Michael Trent and Cary Ann Hearst of Shovels & Rope
She’s from Nashville by way of the Mississippi delta, and he’s from Charleston by way of Denver. She brings the soul; he brings the rock, and they meet on the fertile pastures of country-leaning folk music. Husband and wife duo Cary Ann Hearst and Michael Trent, known together as Shovels & Rope, make joyful and soulful music that is a masterful mish-mash of Americana/southern styles. Playing at Sam's Burger Joint on Monday night, the pair treated the crowd to a 21-song set, rife with movement, humor and emotion, which served as a reminder of why they have quickly become one of the hottest alt-country acts around.
[Related: Shovels & Rope Wed Folk and Rock, and Each Other, in Marital Music]
The twosome opened the evening with their best and most famous song, a surreal, stomping and sprawling tale of the beginning of their love and musical collaboration, "Birmingham
" (from 2012’s O’ Be Joyful
). With Hearst on guitar and Trent on the drums, they delivered a rousing and inspiring performance of the hit that put them on the proverbial map, showcasing the depth and breadth of both their talent and loving kinship. Launching into the jaunty folk hoedown “1200 Miles
,” they kept their focus on love and longing. It’s remarkable how well this song — off the band’s self-titled debut LP — manages to, like many Shovels & Rope songs, address the topic of love without coming off as cliché or veering into starry-eyed sap. Lines like “I learned to live with the consequence / Of hanging my heart on your barbed-wire fence,” show real grit and determination in the face of love’s terrifying vulnerability.
A few songs later, the pair tickled the crowd with the night’s first new song, the infectious, Elvis-like, country/old school rock and roll ditty “Coping Mechanism
,” off of 2014’s diverse and endlessly delightful Swimmin’ Time
LP. Next, the pair methodically and enthusiastically rolled through “Keeper
,” the well-crafted story song about a defiant young love, and the lusty, vamping and primal blues-rocker “Tickin’ Bomb.”

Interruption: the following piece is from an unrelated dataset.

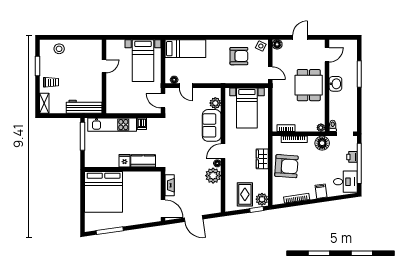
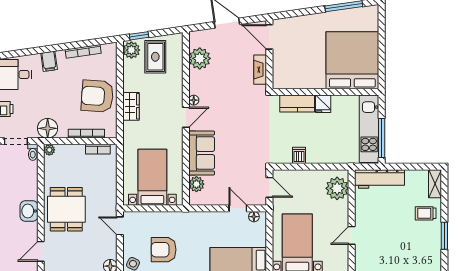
stool: (59, 49) -> (414, 260), removed
plant: (114, 100) -> (337, 188), added
kitchen unit: (112, 125) -> (369, 129), moved, turned -90
plant: (213, 176) -> (200, 58), moved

After a quick tune up — “Because we’re professionals,” Hearst laughed — the couple played my personal favorite new track “The Devil is All Around
,” a twangy and sauntering clap-along that looks at temptation through a nebulous mix of metaphor and confession. After a gorgeously unhinged rendition of the redemptive and sultry toe-tapper “O’ Be Joyful,” the intensity of Swimmin’ Time
standout “Stono River Blues
” gave way to a cheek-to-cheek, dual guitar version of “Save the World
,” a loving song about our power to change and become, and the relatively crawling ballad “Pinned,” a solid multi-leveled tale of loss and dependency.
The night’s only cover, a positively jarring rendition of the Barbara Lynn-penned and Freddy Fender-popularized soul number “You’ll Lose a Good Thing,” struck a deep romantic chord. It was quite a touching moment when, immediately following the song, Hearst proclaimed “You could make a baby to that song,” while glaring, half hungrily and half expectantly, at her partner.
The last pre-encore song of the evening was the rowdy and Dionysian ode to rock and roll “Hail Hail
,” delivered with bravado and fire to spare. It’s a song that is indicative of Shovels & Rope’s generally tendency to wan to get loud and messy — a tendency that consistently keeps their music fresh, surprising and arresting, avoiding the great black hole of blandness that Americana acts can occasionally be prone to slide into. As the duo winsomely closed their two-song encore with "Kemba's Got The Cabbage Moth Blues
," a boot scootin’ front porch jam with an auctioneer style delivery, not a body in the house could still the urge to dance. It was the perfect exuberant conclusion to an evening of song that went through all of the emotions, ran the gamut of Americana stories and derivations, and left us all a bit lighter than should be legal on a Monday night.
Watch Shovels & Rope live in-studio performance on Seattle's KEXP:
- In the live setting, Hearst’s voice is even richer, more soulful and more versatile than on record. It is the wild, molten and emotional core of Shovels & Rope’s magic.
- I lost track of how many times the two traded instruments. Both are adept at percussion, guitar and keys, and Trent plays a mean mouth harp.
- Trent can totally solo like Jack White, but hardly needs to because these songs are so damn good and complete as they are.
- You need to go see Shovels & Rope live.